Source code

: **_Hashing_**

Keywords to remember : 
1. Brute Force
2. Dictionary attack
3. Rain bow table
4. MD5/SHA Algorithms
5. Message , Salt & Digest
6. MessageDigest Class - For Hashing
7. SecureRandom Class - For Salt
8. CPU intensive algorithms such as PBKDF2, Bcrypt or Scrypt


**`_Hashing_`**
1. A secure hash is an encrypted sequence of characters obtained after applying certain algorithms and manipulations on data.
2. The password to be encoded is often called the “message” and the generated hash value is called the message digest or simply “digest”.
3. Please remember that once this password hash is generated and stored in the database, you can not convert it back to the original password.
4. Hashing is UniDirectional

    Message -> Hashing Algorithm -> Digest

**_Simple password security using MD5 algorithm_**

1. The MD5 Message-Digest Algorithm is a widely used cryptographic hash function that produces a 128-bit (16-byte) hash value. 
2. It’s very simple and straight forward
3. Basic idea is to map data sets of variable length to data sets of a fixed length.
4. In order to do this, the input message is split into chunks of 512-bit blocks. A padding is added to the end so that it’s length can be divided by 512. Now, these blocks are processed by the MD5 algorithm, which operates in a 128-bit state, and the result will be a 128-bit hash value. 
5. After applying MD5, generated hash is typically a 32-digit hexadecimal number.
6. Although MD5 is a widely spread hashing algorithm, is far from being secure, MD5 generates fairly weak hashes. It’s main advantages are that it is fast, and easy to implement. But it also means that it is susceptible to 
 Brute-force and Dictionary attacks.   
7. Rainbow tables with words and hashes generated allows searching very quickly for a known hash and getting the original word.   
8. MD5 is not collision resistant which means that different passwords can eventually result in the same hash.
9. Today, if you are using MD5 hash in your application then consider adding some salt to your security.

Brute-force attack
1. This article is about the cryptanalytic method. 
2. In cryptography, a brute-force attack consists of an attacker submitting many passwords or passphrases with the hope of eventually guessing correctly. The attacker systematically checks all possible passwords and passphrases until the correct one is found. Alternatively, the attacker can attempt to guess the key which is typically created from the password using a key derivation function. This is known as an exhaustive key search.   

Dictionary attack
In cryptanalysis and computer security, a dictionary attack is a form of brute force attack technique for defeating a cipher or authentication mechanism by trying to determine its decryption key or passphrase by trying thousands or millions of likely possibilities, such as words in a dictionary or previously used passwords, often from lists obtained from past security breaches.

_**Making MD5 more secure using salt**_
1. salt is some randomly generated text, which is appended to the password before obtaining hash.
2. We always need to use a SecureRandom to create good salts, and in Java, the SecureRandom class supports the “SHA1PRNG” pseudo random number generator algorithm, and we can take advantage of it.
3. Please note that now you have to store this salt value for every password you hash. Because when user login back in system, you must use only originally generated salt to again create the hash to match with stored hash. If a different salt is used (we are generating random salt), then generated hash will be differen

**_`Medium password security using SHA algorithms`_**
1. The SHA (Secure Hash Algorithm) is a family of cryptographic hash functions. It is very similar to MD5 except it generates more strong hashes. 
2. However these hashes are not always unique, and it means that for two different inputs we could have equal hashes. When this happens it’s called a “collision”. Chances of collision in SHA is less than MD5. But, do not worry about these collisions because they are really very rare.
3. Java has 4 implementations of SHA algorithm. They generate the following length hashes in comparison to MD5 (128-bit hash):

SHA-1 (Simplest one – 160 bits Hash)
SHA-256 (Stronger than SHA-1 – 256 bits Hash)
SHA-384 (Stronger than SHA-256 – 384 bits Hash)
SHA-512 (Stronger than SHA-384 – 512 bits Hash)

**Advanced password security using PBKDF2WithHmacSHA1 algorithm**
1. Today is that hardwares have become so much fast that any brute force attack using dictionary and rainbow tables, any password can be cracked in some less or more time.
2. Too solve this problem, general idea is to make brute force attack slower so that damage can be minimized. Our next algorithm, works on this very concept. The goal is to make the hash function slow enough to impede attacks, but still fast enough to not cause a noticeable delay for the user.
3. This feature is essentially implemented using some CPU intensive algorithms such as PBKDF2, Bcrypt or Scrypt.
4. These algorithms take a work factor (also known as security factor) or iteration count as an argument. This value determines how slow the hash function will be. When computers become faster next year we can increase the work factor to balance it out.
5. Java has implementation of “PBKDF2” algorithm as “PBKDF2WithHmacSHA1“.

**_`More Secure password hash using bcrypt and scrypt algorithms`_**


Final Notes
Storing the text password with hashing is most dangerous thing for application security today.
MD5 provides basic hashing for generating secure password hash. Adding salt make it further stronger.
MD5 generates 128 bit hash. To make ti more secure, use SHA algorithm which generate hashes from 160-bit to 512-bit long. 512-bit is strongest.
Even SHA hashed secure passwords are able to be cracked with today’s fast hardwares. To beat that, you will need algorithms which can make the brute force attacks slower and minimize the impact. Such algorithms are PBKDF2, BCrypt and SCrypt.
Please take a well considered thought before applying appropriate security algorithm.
____________
TASK TO CARRY OUT:
Present every line of the entries above as a Markdown table with a "Row" column for the row number and a "Text" column for the line, leaving out blank lines.

TASK ANSWER:
| Row | Text |
|---|---|
| 1 | Source code |
| 2 | : **_Hashing_** |
| 3 | Keywords to remember :  |
| 4 | 1. Brute Force |
| 5 | 2. Dictionary attack |
| 6 | 3. Rain bow table |
| 7 | 4. MD5/SHA Algorithms |
| 8 | 5. Message , Salt & Digest |
| 9 | 6. MessageDigest Class - For Hashing |
| 10 | 7. SecureRandom Class - For Salt |
| 11 | 8. CPU intensive algorithms such as PBKDF2, Bcrypt or Scrypt |
| 12 | **`_Hashing_`** |
| 13 | 1. A secure hash is an encrypted sequence of characters obtained after applying certain algorithms and manipulations on data. |
| 14 | 2. The password to be encoded is often called the “message” and the generated hash value is called the message digest or simply “digest”. |
| 15 | 3. Please remember that once this password hash is generated and stored in the database, you can not convert it back to the original password. |
| 16 | 4. Hashing is UniDirectional |
| 17 |     Message -> Hashing Algorithm -> Digest |
| 18 | **_Simple password security using MD5 algorithm_** |
| 19 | 1. The MD5 Message-Digest Algorithm is a widely used cryptographic hash function that produces a 128-bit (16-byte) hash value.  |
| 20 | 2. It’s very simple and straight forward |
| 21 | 3. Basic idea is to map data sets of variable length to data sets of a fixed length. |
| 22 | 4. In order to do this, the input message is split into chunks of 512-bit blocks. A padding is added to the end so that it’s length can be divided by 512. Now, these blocks are processed by the MD5 algorithm, which operates in a 128-bit state, and the result will be a 128-bit hash value.  |
| 23 | 5. After applying MD5, generated hash is typically a 32-digit hexadecimal number. |
| 24 | 6. Although MD5 is a widely spread hashing algorithm, is far from being secure, MD5 generates fairly weak hashes. It’s main advantages are that it is fast, and easy to implement. But it also means that it is susceptible to  |
| 25 |  Brute-force and Dictionary attacks.    |
| 26 | 7. Rainbow tables with words and hashes generated allows searching very quickly for a known hash and getting the original word.    |
| 27 | 8. MD5 is not collision resistant which means that different passwords can eventually result in the same hash. |
| 28 | 9. Today, if you are using MD5 hash in your application then consider adding some salt to your security. |
| 29 | Brute-force attack |
| 30 | 1. This article is about the cryptanalytic method.  |
| 31 | 2. In cryptography, a brute-force attack consists of an attacker submitting many passwords or passphrases with the hope of eventually guessing correctly. The attacker systematically checks all possible passwords and passphrases until the correct one is found. Alternatively, the attacker can attempt to guess the key which is typically created from the password using a key derivation function. This is known as an exhaustive key search.    |
| 32 | Dictionary attack |
| 33 | In cryptanalysis and computer security, a dictionary attack is a form of brute force attack technique for defeating a cipher or authentication mechanism by trying to determine its decryption key or passphrase by trying thousands or millions of likely possibilities, such as words in a dictionary or previously used passwords, often from lists obtained from past security breaches. |
| 34 | _**Making MD5 more secure using salt**_ |
| 35 | 1. salt is some randomly generated text, which is appended to the password before obtaining hash. |
| 36 | 2. We always need to use a SecureRandom to create good salts, and in Java, the SecureRandom class supports the “SHA1PRNG” pseudo random number generator algorithm, and we can take advantage of it. |
| 37 | 3. Please note that now you have to store this salt value for every password you hash. Because when user login back in system, you must use only originally generated salt to again create the hash to match with stored hash. If a different salt is used (we are generating random salt), then generated hash will be differen |
| 38 | **_`Medium password security using SHA algorithms`_** |
| 39 | 1. The SHA (Secure Hash Algorithm) is a family of cryptographic hash functions. It is very similar to MD5 except it generates more strong hashes.  |
| 40 | 2. However these hashes are not always unique, and it means that for two different inputs we could have equal hashes. When this happens it’s called a “collision”. Chances of collision in SHA is less than MD5. But, do not worry about these collisions because they are really very rare. |
| 41 | 3. Java has 4 implementations of SHA algorithm. They generate the following length hashes in comparison to MD5 (128-bit hash): |
| 42 | SHA-1 (Simplest one – 160 bits Hash) |
| 43 | SHA-256 (Stronger than SHA-1 – 256 bits Hash) |
| 44 | SHA-384 (Stronger than SHA-256 – 384 bits Hash) |
| 45 | SHA-512 (Stronger than SHA-384 – 512 bits Hash) |
| 46 | **Advanced password security using PBKDF2WithHmacSHA1 algorithm** |
| 47 | 1. Today is that hardwares have become so much fast that any brute force attack using dictionary and rainbow tables, any password can be cracked in some less or more time. |
| 48 | 2. Too solve this problem, general idea is to make brute force attack slower so that damage can be minimized. Our next algorithm, works on this very concept. The goal is to make the hash function slow enough to impede attacks, but still fast enough to not cause a noticeable delay for the user. |
| 49 | 3. This feature is essentially implemented using some CPU intensive algorithms such as PBKDF2, Bcrypt or Scrypt. |
| 50 | 4. These algorithms take a work factor (also known as security factor) or iteration count as an argument. This value determines how slow the hash function will be. When computers become faster next year we can increase the work factor to balance it out. |
| 51 | 5. Java has implementation of “PBKDF2” algorithm as “PBKDF2WithHmacSHA1“. |
| 52 | **_`More Secure password hash using bcrypt and scrypt algorithms`_** |
| 53 | Final Notes |
| 54 | Storing the text password with hashing is most dangerous thing for application security today. |
| 55 | MD5 provides basic hashing for generating secure password hash. Adding salt make it further stronger. |
| 56 | MD5 generates 128 bit hash. To make ti more secure, use SHA algorithm which generate hashes from 160-bit to 512-bit long. 512-bit is strongest. |
| 57 | Even SHA hashed secure passwords are able to be cracked with today’s fast hardwares. To beat that, you will need algorithms which can make the brute force attacks slower and minimize the impact. Such algorithms are PBKDF2, BCrypt and SCrypt. |
| 58 | Please take a well considered thought before applying appropriate security algorithm. |